◆ THE REQUEST:
In two sentences, summarize the forum post below about moving very large Syncthing folders to version 2.

◆ TEXT BLOCK:
::::
Is Syncthing v2 with very large folders possible ?

TLDR: I have huge folders that synced with Syncthing v1 and have trouble migrating to v2 (after a whole month the actual syncing hasn’t even started).

(Originally posted on reddit /r/Syncthing)

Here’s the context.

The largest folder has approximately 30 million files, 2.5 million directories and 15 TiB of data. Folders are send-only on a server and receive-only on two separate servers to keep a fresh copy available at all times, the servers where the folders are receive-only take BTRFS snapshots for backup purposes.

Currently the source and one backup server are still running 1.29.5. I’m trying to migrate only one backup server (to 2.0.10) to validate that it works properly in my environment.

Note : I initially tried using the database migration but it failed. The database was reported migrated in the logs but Syncthing kept presenting the migration UI even after a restart. But that’s a different subject.
::::
◆ DATA ENTRIES:
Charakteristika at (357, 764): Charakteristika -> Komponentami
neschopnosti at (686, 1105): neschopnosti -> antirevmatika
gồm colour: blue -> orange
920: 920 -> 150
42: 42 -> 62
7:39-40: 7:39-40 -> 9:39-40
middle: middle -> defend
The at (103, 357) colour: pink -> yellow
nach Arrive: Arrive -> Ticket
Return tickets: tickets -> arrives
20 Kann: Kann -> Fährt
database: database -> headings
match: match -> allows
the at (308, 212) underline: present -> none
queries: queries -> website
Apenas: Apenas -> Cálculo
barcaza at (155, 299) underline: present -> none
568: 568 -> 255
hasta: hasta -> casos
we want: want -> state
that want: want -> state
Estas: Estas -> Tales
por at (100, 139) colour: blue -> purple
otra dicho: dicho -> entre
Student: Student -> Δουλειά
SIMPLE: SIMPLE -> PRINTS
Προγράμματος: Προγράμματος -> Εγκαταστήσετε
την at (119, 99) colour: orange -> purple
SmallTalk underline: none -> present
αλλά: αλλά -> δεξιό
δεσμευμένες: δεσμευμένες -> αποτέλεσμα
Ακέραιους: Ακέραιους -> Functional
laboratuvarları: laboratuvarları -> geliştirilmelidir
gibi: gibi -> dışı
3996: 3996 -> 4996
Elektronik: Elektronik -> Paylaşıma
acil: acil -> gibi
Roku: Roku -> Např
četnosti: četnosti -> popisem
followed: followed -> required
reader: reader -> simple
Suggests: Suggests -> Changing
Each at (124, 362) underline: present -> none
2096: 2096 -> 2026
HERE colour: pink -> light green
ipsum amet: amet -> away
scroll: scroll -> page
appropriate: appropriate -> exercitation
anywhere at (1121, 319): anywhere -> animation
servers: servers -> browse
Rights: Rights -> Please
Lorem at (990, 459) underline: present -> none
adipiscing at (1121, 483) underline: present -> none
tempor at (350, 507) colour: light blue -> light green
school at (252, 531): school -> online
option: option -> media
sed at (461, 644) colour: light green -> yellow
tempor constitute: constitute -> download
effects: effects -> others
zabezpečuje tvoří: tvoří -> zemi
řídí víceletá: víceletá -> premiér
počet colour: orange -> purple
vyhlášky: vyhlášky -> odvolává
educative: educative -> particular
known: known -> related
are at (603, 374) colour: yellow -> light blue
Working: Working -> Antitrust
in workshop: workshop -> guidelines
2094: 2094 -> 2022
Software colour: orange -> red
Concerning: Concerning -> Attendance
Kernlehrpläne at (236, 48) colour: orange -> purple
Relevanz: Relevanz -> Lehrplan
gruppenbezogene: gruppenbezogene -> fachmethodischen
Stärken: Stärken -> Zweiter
::::
◆ THE COMPLETED TASK:
The poster has huge folders, the largest holding about 30 million files, 2.5 million directories and 15 TiB of data, that synced under Syncthing v1. Migrating to v2 is proving difficult: after a whole month, syncing still hasn't started on the one backup server being moved to 2.0.10 as a test, while the source and the other backup server remain on 1.29.5.